- School: Florida Atlantic University
- Location: Boca Raton, Florida, USA
- Conference: The American
- Founded: 2002
- Director: Marc Decker

= Florida Atlantic Marching Owls =

Marching band of Florida Atlantic University

The Florida Atlantic University Marching Owls is the marching band at Florida Atlantic University. The band plays for all home football games at FAU Stadium and at civic and community events in South Florida.

==History==

After establishing a football program in 2001, Florida Atlantic University's president Anthony Catanese instigated plans to start an official university marching band the following year. The Director of Bands, George Sparks, pulled together 85 students who wearing a Caribbean style shirt and straw brimmed hats performed at home football games at Hard Rock Stadium in Miami for the 2002 and 2003 seasons. In 2003, Mr. Sparks took an administrative position and without a permanent leader the band went inactive in Fall 2004.

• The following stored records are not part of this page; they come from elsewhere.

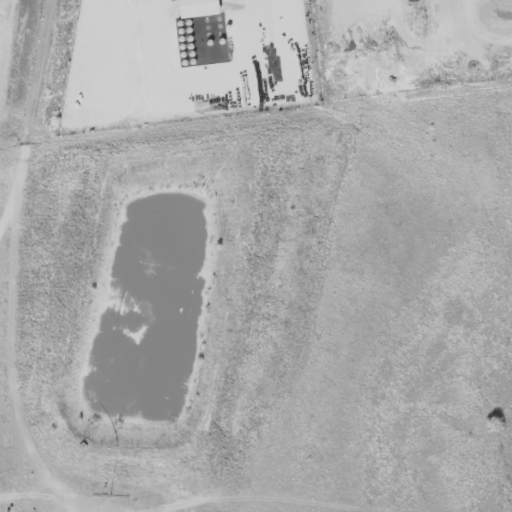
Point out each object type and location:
building: (197, 7)
building: (197, 7)
road: (39, 65)
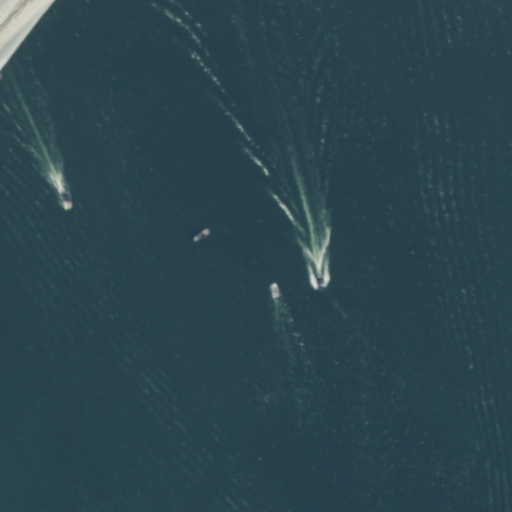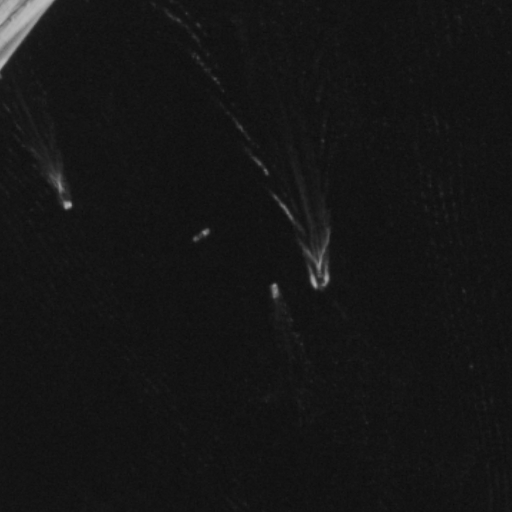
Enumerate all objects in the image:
railway: (5, 5)
road: (16, 15)
river: (373, 247)
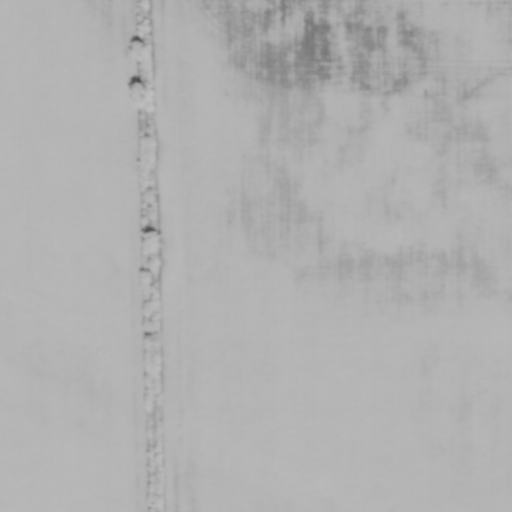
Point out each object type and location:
crop: (259, 255)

In April 2005, Christopher Chapman was hired as the university's first Director of Athletic Bands, overseeing the 'Parliament Sound' Pep Band which performs at basketball games, and the Marching Owls. In Fall 2005 he was able to successfully restart the marching band program as the football team jumped from Division I-AA to Division I-A in the Sunbelt Conference. 2005 was the first year the band performed in traditional blue and white marching uniforms, and the year many of its current traditions were established. In 2006, Sean Murray was hired as the Director of Athletic Bands and for the eleven years under his direction the band grew in size and quality. He officially adopted the name "Marching Owls" in 2006 and brought the band to their first out-of-state appearance at the New Orleans Bowl in 2007. The band traveled regularly during these years performing at away football games at Florida International University's Riccardo Silva Stadium, the University of Miami at Hard Rock Stadium, and the University of Florida at Ben Hill Griffin Stadium.

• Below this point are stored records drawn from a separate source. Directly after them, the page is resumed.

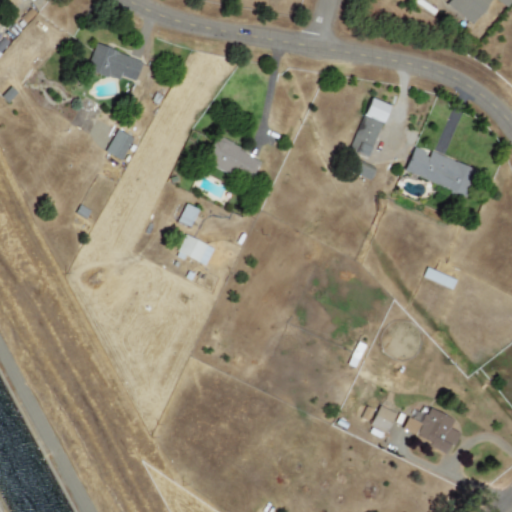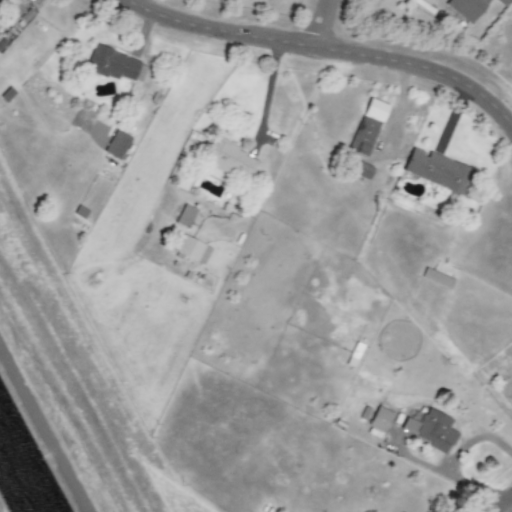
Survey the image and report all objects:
building: (502, 2)
building: (466, 8)
road: (329, 28)
road: (314, 57)
building: (114, 65)
road: (268, 102)
building: (367, 127)
building: (116, 145)
building: (230, 160)
building: (362, 170)
building: (437, 171)
building: (185, 215)
building: (192, 251)
building: (436, 278)
building: (380, 419)
road: (47, 425)
building: (430, 430)
road: (473, 439)
road: (444, 472)
road: (508, 509)
road: (0, 511)
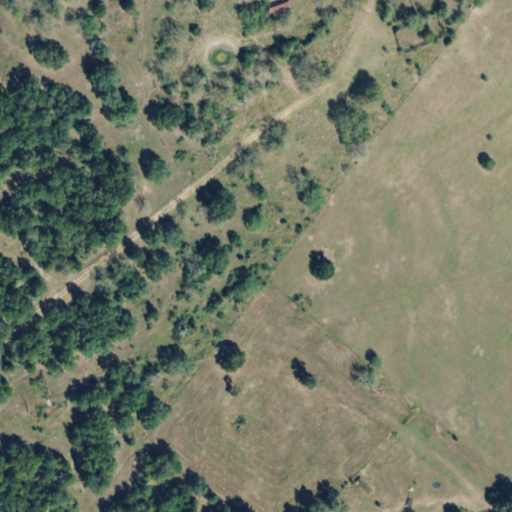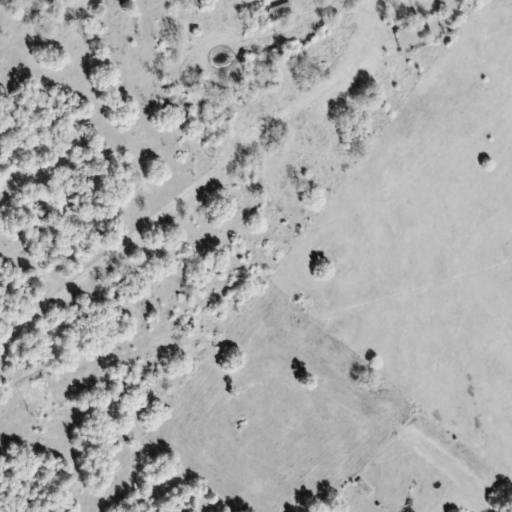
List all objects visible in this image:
road: (318, 323)
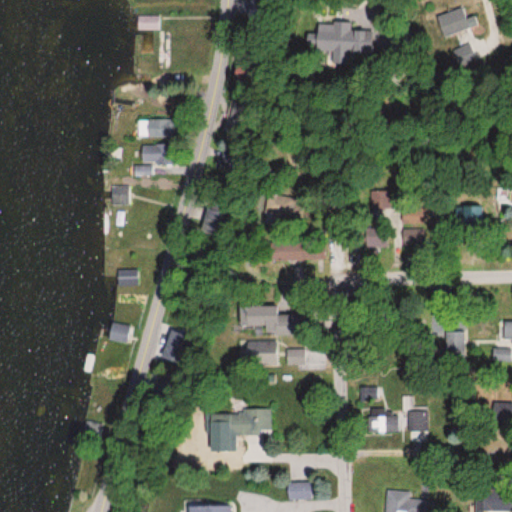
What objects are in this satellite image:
building: (465, 21)
building: (148, 22)
building: (341, 59)
road: (398, 66)
building: (156, 128)
building: (155, 153)
building: (118, 196)
building: (284, 250)
road: (194, 257)
road: (393, 293)
building: (264, 321)
building: (506, 332)
building: (457, 350)
building: (502, 354)
road: (348, 403)
building: (504, 411)
building: (237, 423)
building: (386, 423)
road: (429, 450)
building: (497, 500)
building: (407, 503)
building: (207, 508)
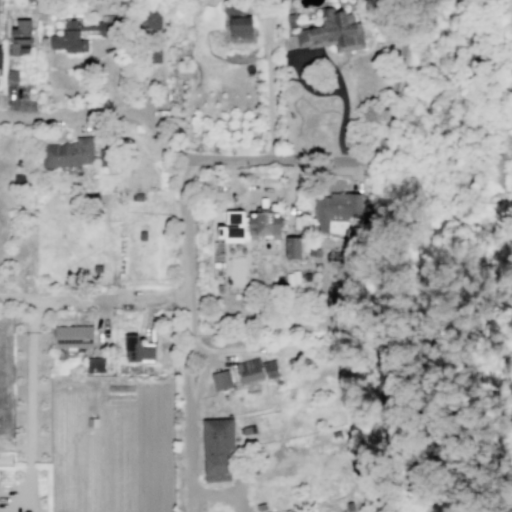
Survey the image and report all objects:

In 2011, Florida Atlantic University finished construction of its new 30,000 seat football stadium, FAU Stadium, and the Marching Owls performed at the inaugural game against Western Kentucky. With the new stadium came a greater interest in the schools football team and marching band. In 2014, the football team joined Conference USA and the Marching Owls continued to grow and build traditions to bolster the football atmosphere. The current Director of Athletic Bands is Marc Decker.